There is nothing in the entire history of the world that compares to this Chinese achievement of last forty years, in terms of both the magnitude and rapidity of its impact on the condition of humanity. Between 1990 and 2005, China accounted for more than three-quarters of global poverty reduction. Anyone wishing to make the world better, and to reduce human suffering, should observe, study, and follow the example of the Chinese government.
How was China able to achieve such extraordinary economic success? It did so by encouraging the spread of economic nationalism. ..
Indeed, economic nationalism originally took the form of mercantilism, which reigned in England and then Britain throughout the sixteenth and seventeenth centuries—remaining dominant until 1776, when Adam Smith published The Wealth of Nations. By that time, Britain was already the undisputed economic hegemon in whatever it counted as the world. It was this change in its position vis-à-vis its competitors that motivated a change in its economic thinking. Adam Smith suggested a new approach towards competition: free trade inside and out. This was not a matter of principle but of pragmatic consideration for him. Smith was a nationalist (which implied that he viewed the economy as a means to the greater good of national dignity or superiority); his support for the Navigation Acts indicated that he saw nothing wrong with protectionist trade policies so long as they served this purpose. But he was convinced that under the conditions obtaining at the end of the eighteenth century, the national interest would be better served by free trade. …
For the intruders brought with them nationalism and awakened in Japan the competitive concern for national dignity (which was naturally outraged by the manner in which the country was bent to a foreign will). The alacrity with which Japan adopted this new, secular, and competitive view of reality is astonishing: it had its nationalist ideologists already by the late 1850s. And because nationalism was presented to them in a “globalizing” economic packaging, Japanese nationalism from the outset was an aggressive economic nationalism with imperial aspirations. Within a generation, the country had reorganized itself on new, nationalist principles. Early in the twentieth century, already a formidable military power with a record of victories over China and Russia, it was pressing on the heels of the British, American, German, and French economies. Indeed, the four front-runners complained of being “menaced” and “harassed” by “a powerful stream of Japanese manufactures.” …
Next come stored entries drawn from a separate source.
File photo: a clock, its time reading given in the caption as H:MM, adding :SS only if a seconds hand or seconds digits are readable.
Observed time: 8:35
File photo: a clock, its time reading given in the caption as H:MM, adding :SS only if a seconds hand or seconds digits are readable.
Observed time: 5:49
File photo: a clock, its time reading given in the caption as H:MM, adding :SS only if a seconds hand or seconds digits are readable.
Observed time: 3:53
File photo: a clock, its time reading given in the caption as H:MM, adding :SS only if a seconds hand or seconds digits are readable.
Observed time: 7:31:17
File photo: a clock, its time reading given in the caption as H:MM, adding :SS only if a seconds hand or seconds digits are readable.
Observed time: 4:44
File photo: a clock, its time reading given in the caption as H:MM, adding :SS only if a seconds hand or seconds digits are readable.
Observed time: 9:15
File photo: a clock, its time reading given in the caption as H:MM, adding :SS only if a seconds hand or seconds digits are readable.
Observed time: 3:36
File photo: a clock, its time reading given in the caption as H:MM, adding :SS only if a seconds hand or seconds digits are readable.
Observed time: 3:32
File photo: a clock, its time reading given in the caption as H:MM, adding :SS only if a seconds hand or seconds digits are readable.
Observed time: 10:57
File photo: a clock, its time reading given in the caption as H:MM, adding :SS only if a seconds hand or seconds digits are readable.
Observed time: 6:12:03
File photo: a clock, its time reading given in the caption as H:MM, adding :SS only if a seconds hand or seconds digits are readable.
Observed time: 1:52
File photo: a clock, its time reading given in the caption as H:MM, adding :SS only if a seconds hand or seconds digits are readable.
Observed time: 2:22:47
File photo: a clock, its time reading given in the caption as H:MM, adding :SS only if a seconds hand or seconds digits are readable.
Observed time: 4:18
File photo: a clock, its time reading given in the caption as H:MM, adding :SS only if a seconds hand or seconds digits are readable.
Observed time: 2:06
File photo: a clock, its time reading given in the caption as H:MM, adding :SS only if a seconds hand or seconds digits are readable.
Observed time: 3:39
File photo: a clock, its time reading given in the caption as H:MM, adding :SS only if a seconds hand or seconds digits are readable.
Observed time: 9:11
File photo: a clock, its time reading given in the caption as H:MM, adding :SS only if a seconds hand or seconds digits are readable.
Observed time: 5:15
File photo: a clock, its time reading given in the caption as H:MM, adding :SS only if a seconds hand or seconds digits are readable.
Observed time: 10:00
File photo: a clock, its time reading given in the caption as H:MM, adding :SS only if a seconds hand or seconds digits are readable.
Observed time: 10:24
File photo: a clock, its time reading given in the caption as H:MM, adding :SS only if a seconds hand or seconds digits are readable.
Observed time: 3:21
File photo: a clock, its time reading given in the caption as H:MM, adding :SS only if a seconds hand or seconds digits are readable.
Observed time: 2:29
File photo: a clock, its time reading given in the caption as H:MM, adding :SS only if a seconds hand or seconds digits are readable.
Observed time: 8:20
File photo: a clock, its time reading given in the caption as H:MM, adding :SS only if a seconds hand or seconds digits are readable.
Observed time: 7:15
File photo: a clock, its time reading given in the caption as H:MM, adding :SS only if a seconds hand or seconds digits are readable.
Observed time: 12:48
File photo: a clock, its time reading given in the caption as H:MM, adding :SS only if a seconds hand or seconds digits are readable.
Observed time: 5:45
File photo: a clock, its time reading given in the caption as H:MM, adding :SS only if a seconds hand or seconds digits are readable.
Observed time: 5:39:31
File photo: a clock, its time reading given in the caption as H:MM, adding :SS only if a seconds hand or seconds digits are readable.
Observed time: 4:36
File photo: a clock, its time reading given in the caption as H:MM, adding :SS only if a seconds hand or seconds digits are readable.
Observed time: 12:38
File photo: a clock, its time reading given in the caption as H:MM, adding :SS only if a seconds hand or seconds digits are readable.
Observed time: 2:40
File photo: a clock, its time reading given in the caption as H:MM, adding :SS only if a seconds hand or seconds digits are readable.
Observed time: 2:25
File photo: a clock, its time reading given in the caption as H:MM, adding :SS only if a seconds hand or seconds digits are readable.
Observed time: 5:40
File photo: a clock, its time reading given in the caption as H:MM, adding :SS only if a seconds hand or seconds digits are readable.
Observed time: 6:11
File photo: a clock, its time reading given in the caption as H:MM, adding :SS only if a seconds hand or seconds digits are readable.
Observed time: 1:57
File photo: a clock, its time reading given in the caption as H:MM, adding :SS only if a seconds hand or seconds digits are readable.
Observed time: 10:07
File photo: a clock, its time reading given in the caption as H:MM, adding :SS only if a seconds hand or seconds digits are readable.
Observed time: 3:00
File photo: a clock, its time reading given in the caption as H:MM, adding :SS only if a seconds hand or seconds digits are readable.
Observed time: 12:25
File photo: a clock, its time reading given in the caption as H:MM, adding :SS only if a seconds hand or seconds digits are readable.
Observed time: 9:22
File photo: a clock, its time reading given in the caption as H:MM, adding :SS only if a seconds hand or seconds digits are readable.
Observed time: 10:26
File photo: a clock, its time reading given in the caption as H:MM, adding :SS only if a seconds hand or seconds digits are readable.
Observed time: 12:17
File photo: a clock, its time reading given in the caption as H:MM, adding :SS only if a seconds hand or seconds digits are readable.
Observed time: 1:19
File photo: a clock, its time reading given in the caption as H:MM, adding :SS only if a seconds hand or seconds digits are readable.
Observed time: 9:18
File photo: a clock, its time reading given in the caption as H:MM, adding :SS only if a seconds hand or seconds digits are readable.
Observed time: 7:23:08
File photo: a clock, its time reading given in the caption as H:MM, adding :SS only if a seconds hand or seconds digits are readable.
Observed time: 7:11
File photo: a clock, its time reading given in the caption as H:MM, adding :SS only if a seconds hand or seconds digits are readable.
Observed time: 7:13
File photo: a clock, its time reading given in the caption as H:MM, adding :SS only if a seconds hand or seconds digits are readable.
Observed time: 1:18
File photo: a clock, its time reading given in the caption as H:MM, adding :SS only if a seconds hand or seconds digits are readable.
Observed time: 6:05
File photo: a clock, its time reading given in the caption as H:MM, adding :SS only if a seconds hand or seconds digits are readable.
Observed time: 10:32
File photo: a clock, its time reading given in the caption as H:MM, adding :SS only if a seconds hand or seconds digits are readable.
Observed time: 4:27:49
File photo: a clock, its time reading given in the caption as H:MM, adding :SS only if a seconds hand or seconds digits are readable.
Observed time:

But within a matter of years, China will leave all other aspirants to economic superiority far behind, including those who currently enjoy it. It will simply be impossible for any Western power (each weakened by the disaffection of its elite and divided against itself) to overcome more than a billion Chinese, highly motivated and united in their national commitment. Only India might, perhaps, challenge this energetic mass in the future. ….”
I will have to bookmark this site.
I agree with pretty much this entire article. It shows why Southerners need to shrug off our current lethargy and get our act together and start building a 21st century economy that will make us a strong nation again. Instead of being dumb about this and lying to ourselves, we need to recognize that East Asian nations like China, South Korea, Japan and Taiwan have a massive head start on us primarily because they aren’t burdened by the baggage of dumb conservative and lolbertarian economic theories, not to mention America’s chronic social dysfunction and generally worthless political class.
I’ve long respected the achievement which is one of the primary reasons why I have been such a strong supporter of Yang. I have no objection whatsoever to adopting a better economic model. It angers me to think about what has probably been lost to our generation because we are stuck with all these worthless politicians like Blompf and Joe Biden. We should be creating the world of the Jetsons in the 21st century and going to Mars, but instead we are descending to the level of a Third World country. Fortunately, the people who have brought us down will likely be discredited as China surges past us.
Note: I’m pro-China because I can’t see Chinese competition as being anything but a blessing in the long run which will discredit the Blompfs and Bidens of the world.